Energiewende im Rückwärtsgang: Werden die Pläne der Bundesregierung für die Förderung der Erneuerbaren umgesetzt, kommt der Ausbau der Windenergie an Land schon bald zum Erliegen. Dabei handelt es sich um eine Erfolgsstory: Nach den Zahlen der Bundesnetzagentur wurden in den zwölf Monaten zwischen Februar 2015 und Januar 2016 Anlagen mit einer Kapazität von netto knapp 3600 Megawatt installiert (stillgelegte Anlagen sind dabei eingerechnet) – das entspricht etwa drei Atommeilern. Der technische Fortschritt hat dazu geführt, dass die Windenergie an Land die mit Abstand günstigste erneuerbare Erzeugungsart geworden ist – mit Kosten von sechs bis maximal neun Cent pro Kilowattstunde. Auch neue Kohlekraftwerke können Strom nicht billiger produzieren. Hinzu kommt, dass moderne Rotoren und Generatoren dazu führen, dass es sich auch an Standorten mit wenig Wind rentiert, Windmühlen aufzustellen.

Doch die weitere Entwicklung steht in den Sternen: Wirtschaftsminister Sigmar Gabriel hat Anfang März einen Entwurf für die Novelle des Erneuerbare-Energien-Gesetzes (EEG) vorgelegt. Die neuen Bestimmungen sollen in den nächsten Monaten beschlossen werden. Unter anderem ist vorgesehen, dass die Strommenge aus erneuerbaren Energien 2025 auf einen Anteil von 40 bis maximal 45 Prozent am Stromverbrauch begrenzt wird. Zum Vergleich: Ende vorigen Jahres waren es schon knapp 33 Prozent. Nach einer Studie des Beratungsbüros ERA im Auftrag der Grünen-Bundestagsfraktion bricht unter diesen Vorgaben der Ausbau der Windenergie schon bald zusammen: Würden die 45 Prozent angepeilt, könnten nach 2018 nur noch 1500 Megawatt jährlich installiert werden, heißt es in dem Papier. Das ist weit weniger als der Schnitt der vergangenen fünf Jahre. Die 1500 Megawatt reichten nicht einmal, um bis 2025 ältere Windmühlen gegen moderne auszutauschen, schreiben die ERA-Autoren. Das bedeutet: Die Erzeugungskapazität schrumpft. „Damit wird es schon in den 2020er Jahren zu einer Stagnation der Stromerzeugung aus Windenergie an Land kommen“, heißt es in der Studie. Von 2022 an schrumpfe dann sogar die Menge des Windstroms, der in die Netze eingespeist werde.

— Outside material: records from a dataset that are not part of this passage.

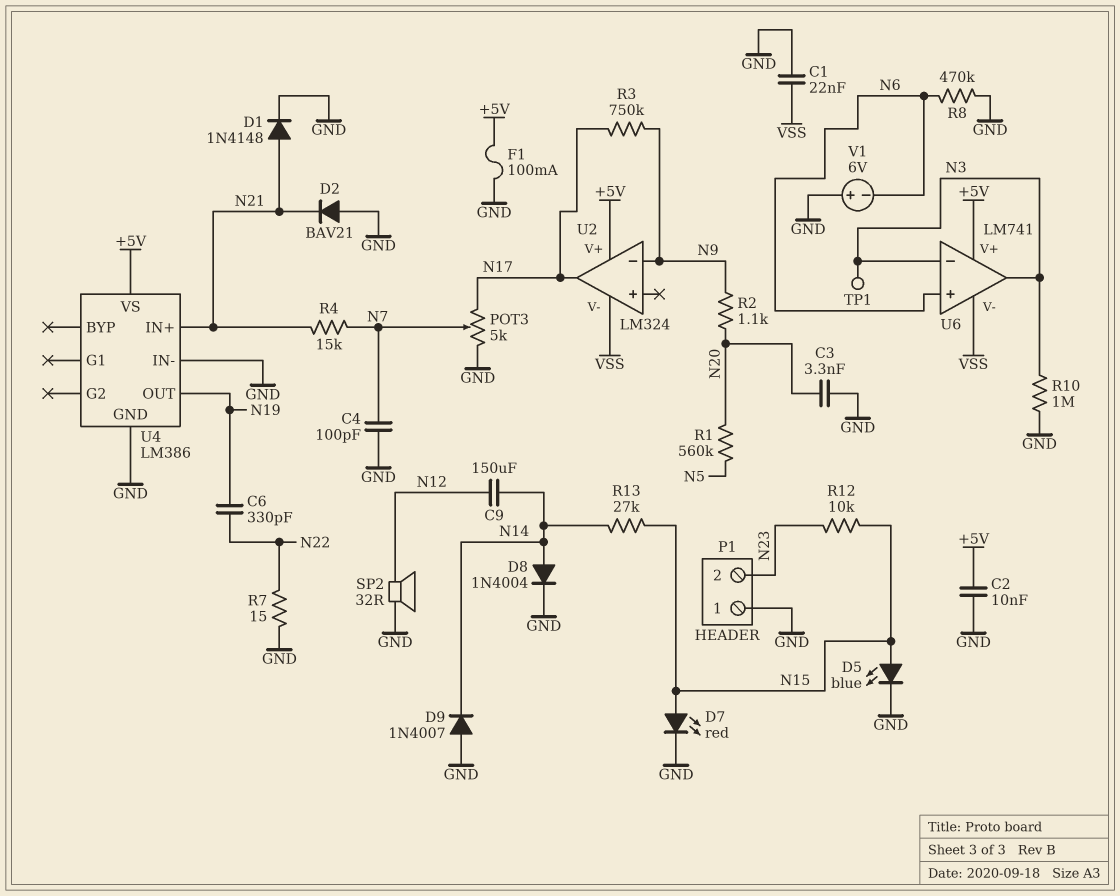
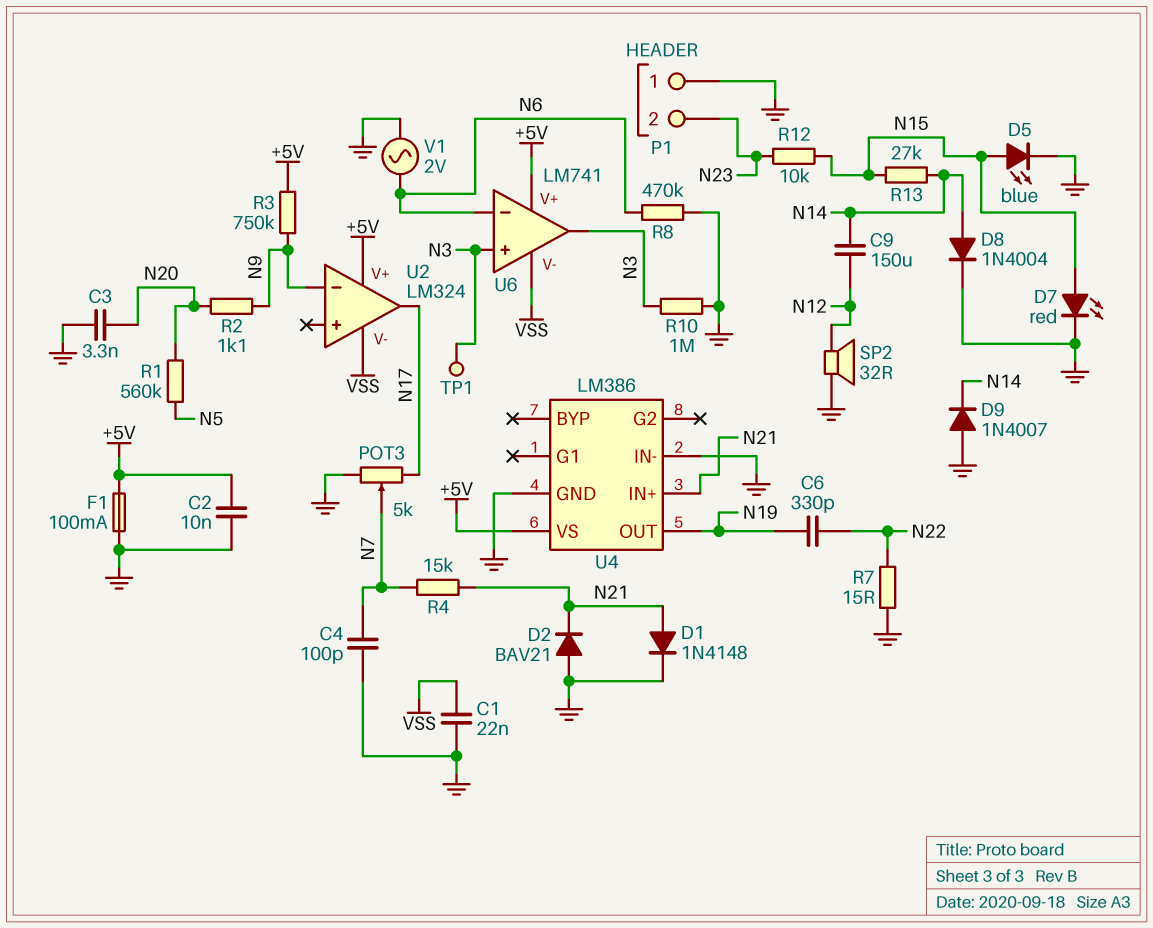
R3: 750k (N9, N17) -> 750k (+5V, N9)
U6 pin in+: N6 -> N3
U6 pin in-: N3 -> N6
V1: 6V (plus GND, minus N6) -> AC 2V (GND, N6)

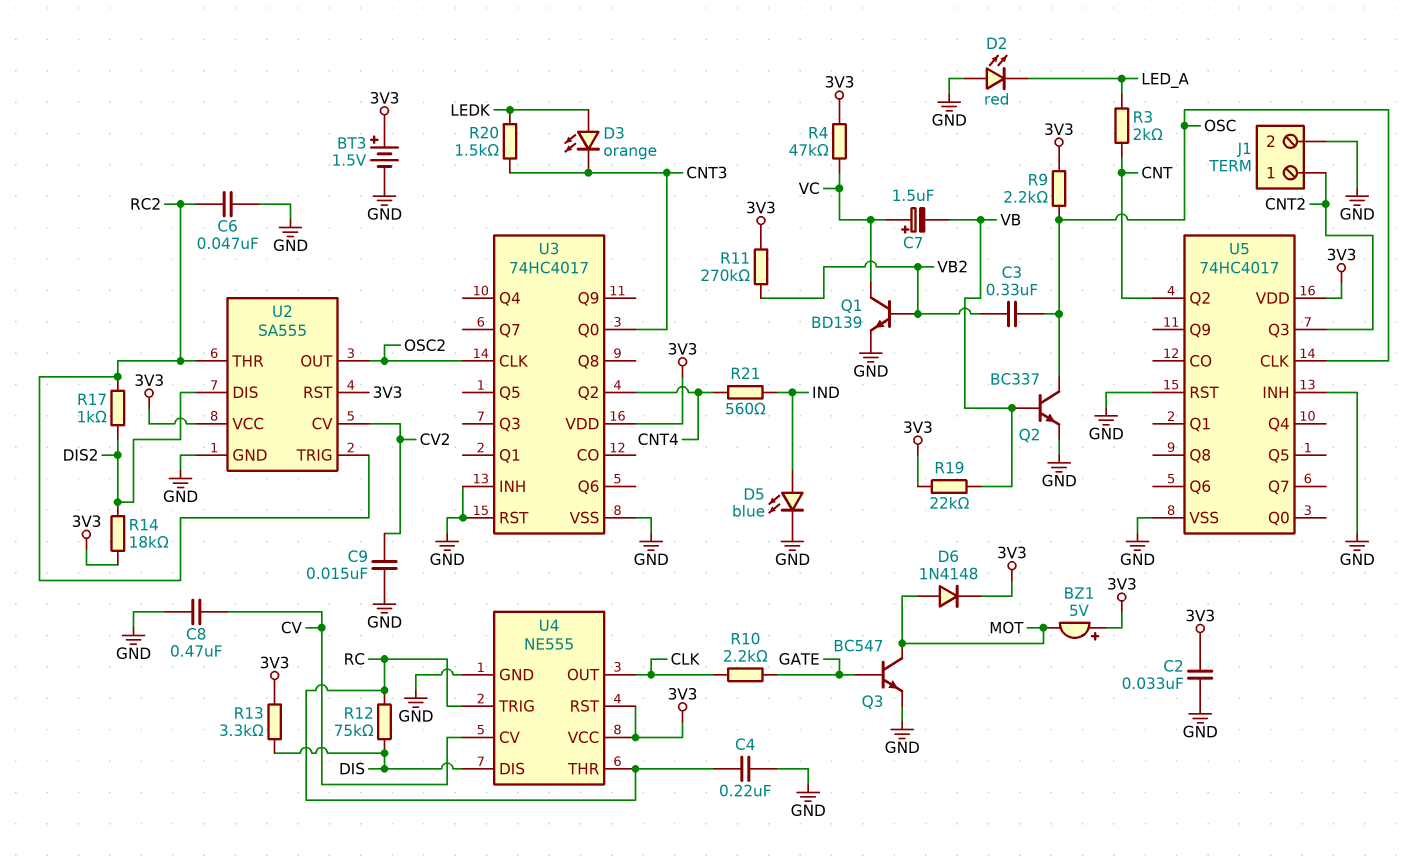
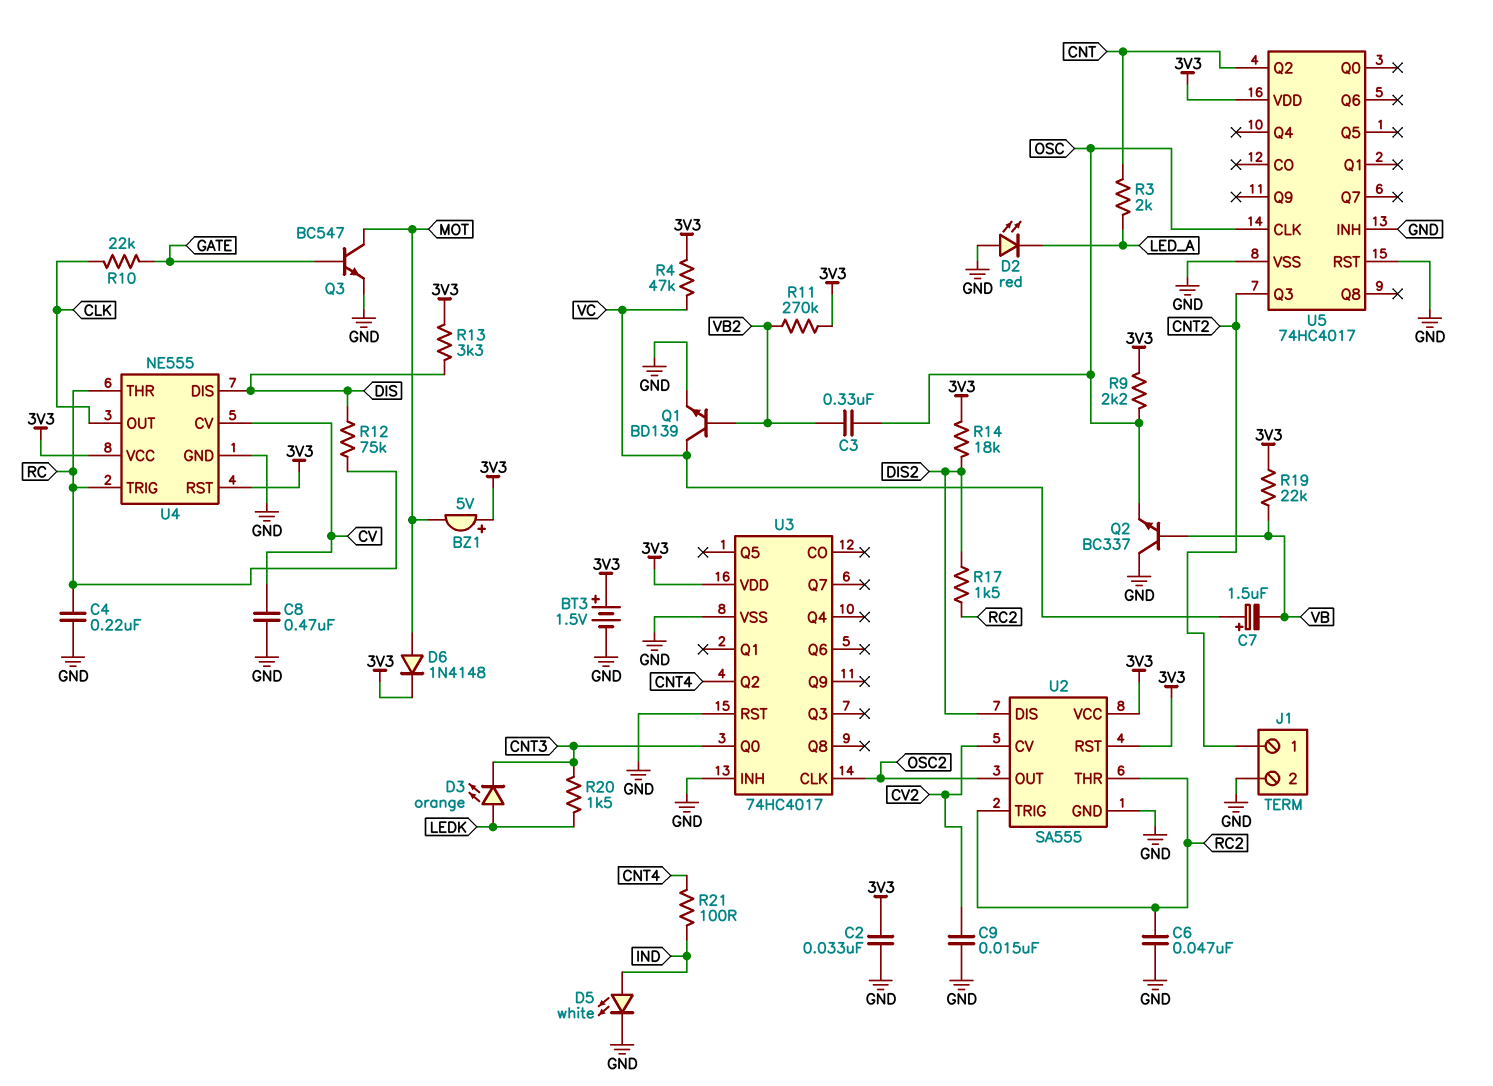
D5: LED blue (A IND, K GND) -> LED white (A IND, K GND)
Q2: NPN BC337 (B VB, C OSC, E GND) -> NPN BC337 (B VB, C GND, E OSC)
R10: 2.2k (CLK, GATE) -> 22k (CLK, GATE)
R17: 1k (DIS2, RC2) -> 1.5k (DIS2, RC2)
R21: 560 (CNT4, IND) -> 100 (CNT4, IND)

Die Folgen für die Firmen, die die Anlagen bauen, wären fatal. „Der Heimatmarkt vieler Hersteller bricht zusammen,“ sagt Julia Verlinden, Sprecherin für Energiepolitik in der Grünen-Bundestagsfraktion. „Mit ihrem Vorhaben haut die Bundesregierung den Windunternehmen ihr Standbein weg.“ Dabei sei die Windenergie eine kostengünstige Technologie, um Atom- und Kohlekraftwerke zu ersetzen. Gabriel wolle aber offenbar „den alten, fossilen Kraftwerkspark vor zukunftsfähiger Konkurrenz“ schützen“.

An dem Argument ist einiges dran. Es geht um die Anlagen der großen Energiekonzerne RWE, Eon, EnBW und Vattenfall. Alle vier Konzerne sind schwer angeschlagen, weil sie zu lange auf Kohle und Atomkraft gesetzt haben. Deshalb drohen dort massive Stellenstreichungen, wovor Gewerkschaftern graut. Überdies spielt eine Rolle, dass das Quartett die Kosten für den Abriss der Atomkraftwerke und die Endlagerung des Atommülls tragen soll.

Das alles führt zu einer rückwärtsgewandten Energiepolitik. Besser wäre es stattdessen, ambitioniertere Ziele zu formulieren. Etwa so, wie MVV-Chef Georg Müller es getan hat. Er fordert 55 Prozent Erneuerbare bis 2025.